Ефим не заставил себя упрашивать: люди благожелательные, не праздно любопытные слушатели, а, как он надеялся, приятные собеседники.
- У нас с вашей мамой, — начал он, - шел разговор о самом волнующем ее вопросе — о преподавании литературы в наших школах. Согласитесь, литература, если судить о ней по сумме самых различных сведений, которые она содержит, должна считаться одной из главных учебных дисциплин, формирующих личность. А теперь представьте себе, что именно эту дисциплину учащимся преподносят заведомо тенденциозно, под угодным кому-то или чему-то углом зрения. То есть, в заданном ракурсе рассматривается и творчество, и сама личность любого писателя. А посему Достоевский - реакционер и мракобес, Есенин - кулацкий поэт и вообще под запретом. А кто такой Пушкин в школьной программе? На первом плане - борец против самодержавия и без пяти минут декабрист... Вы ведь помните?
Рита кивнула.
- О Бунине, уверен, многие школьники просто не слыхали. Зато Демьяна Бедного заставляют заучивать наизусть. Как Пушкина! Это не смешно, это страшно. Примеров того, как будущий гражданин впитывает и усваивает запрограммированную ложь - множество. А ведь это - на всю жизнь! Может ли надеяться учитель, в частности, ваша мама, что ее ученики научатся отличать черное от белого, искажение правды от самой правды? Я хочу сказать - научатся ли они самостоятельно анализировать, критически мыслить?.. Вас не утомила моя тирада?
- Нет-нет мне интересно.
- А что знают школьники, да только ли школьники, а и мы, взрослые, например, о современной зарубежной литературе? Боюсь, что постыдно мало. Многих писателей по идейным соображениям не переводят. Фильтруют: что можно, что - не можно, - Ефим махнул рукой, - мы духовно обделены, обобраны. Беден внутренний мир юношей и девушек, вступающих в жизнь... Так было в тридцатые годы, продолжается это и теперь, в сороковых... Так, видать, и пребудет до скончания «новой эры», - горячо и невесело закончил Ефим.
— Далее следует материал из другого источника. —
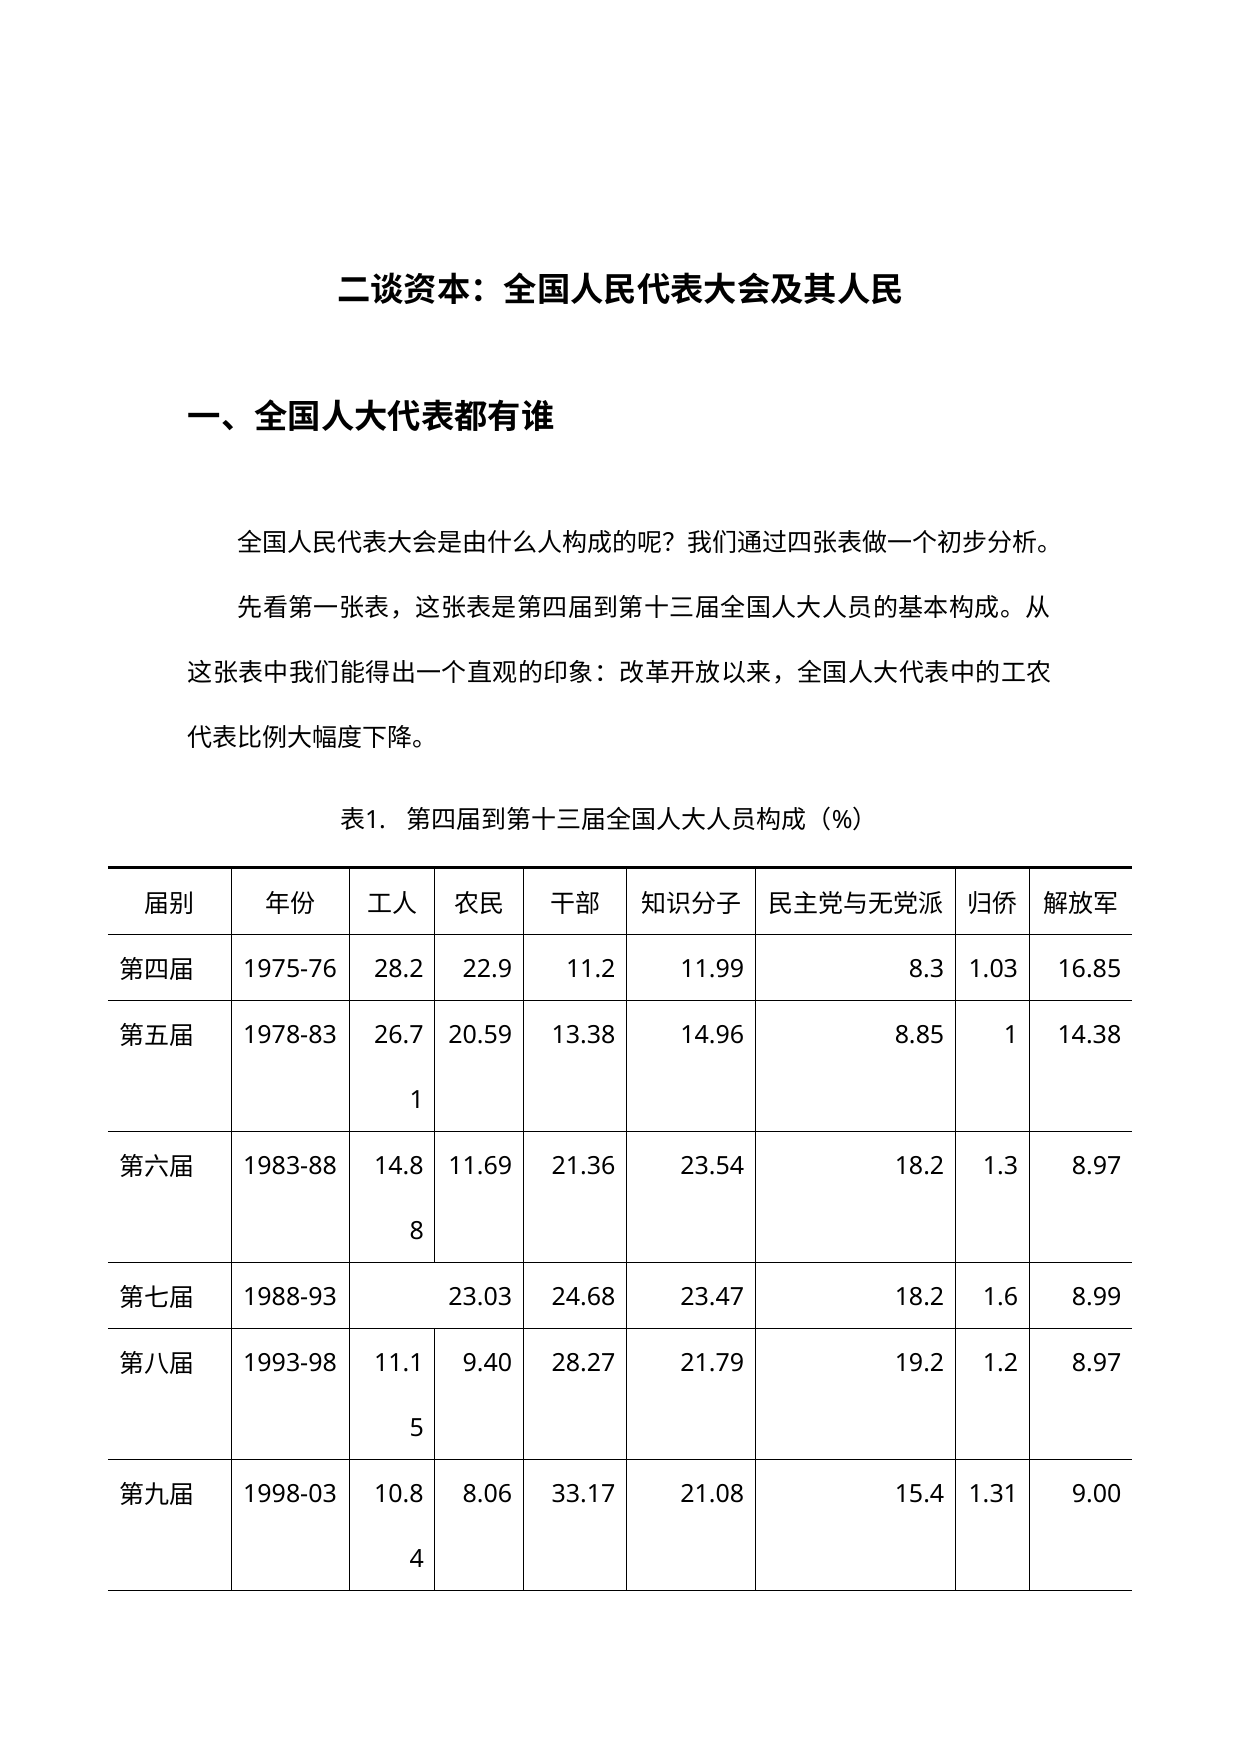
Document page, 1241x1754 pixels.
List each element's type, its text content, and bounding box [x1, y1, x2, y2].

- Ну, что я вам говорила? — Рива Исааковна обратилась к своим домочадцам, как бы призывая их в свидетели чего-то диковинного. - От кого вы в наше время услышите такие крамольные речи? Ой! - Она вскочила с дивана. -Самовар там наверно убежал!
За чашкой чая беседа текла тепло, непринужденно.
- Ешьте, пожалуйста, коржики, - угощала хозяйка Ефима, - еврейские коржики с маком. Вы, наверно, давно не пробовали таких... Знаете, мне повезло: на днях получила по талону килограмм пшеничной муки. А мак у меня еще Бог ведает с какого времени. Вот я и испекла коржики специально для гостя, как-никак - еврей, вспомнит маму, детство.
Коржики Ривы Исааковны оказались точь-в-точь такими же, как те, что много-много лет назад, каждую пятницу выпекала мать Ефима: они рассыпались и таяли во рту, вызывая у него одновременно с чувством удовольствия воспоминание о потерянном родном доме, далеком детстве, давно умершей матери.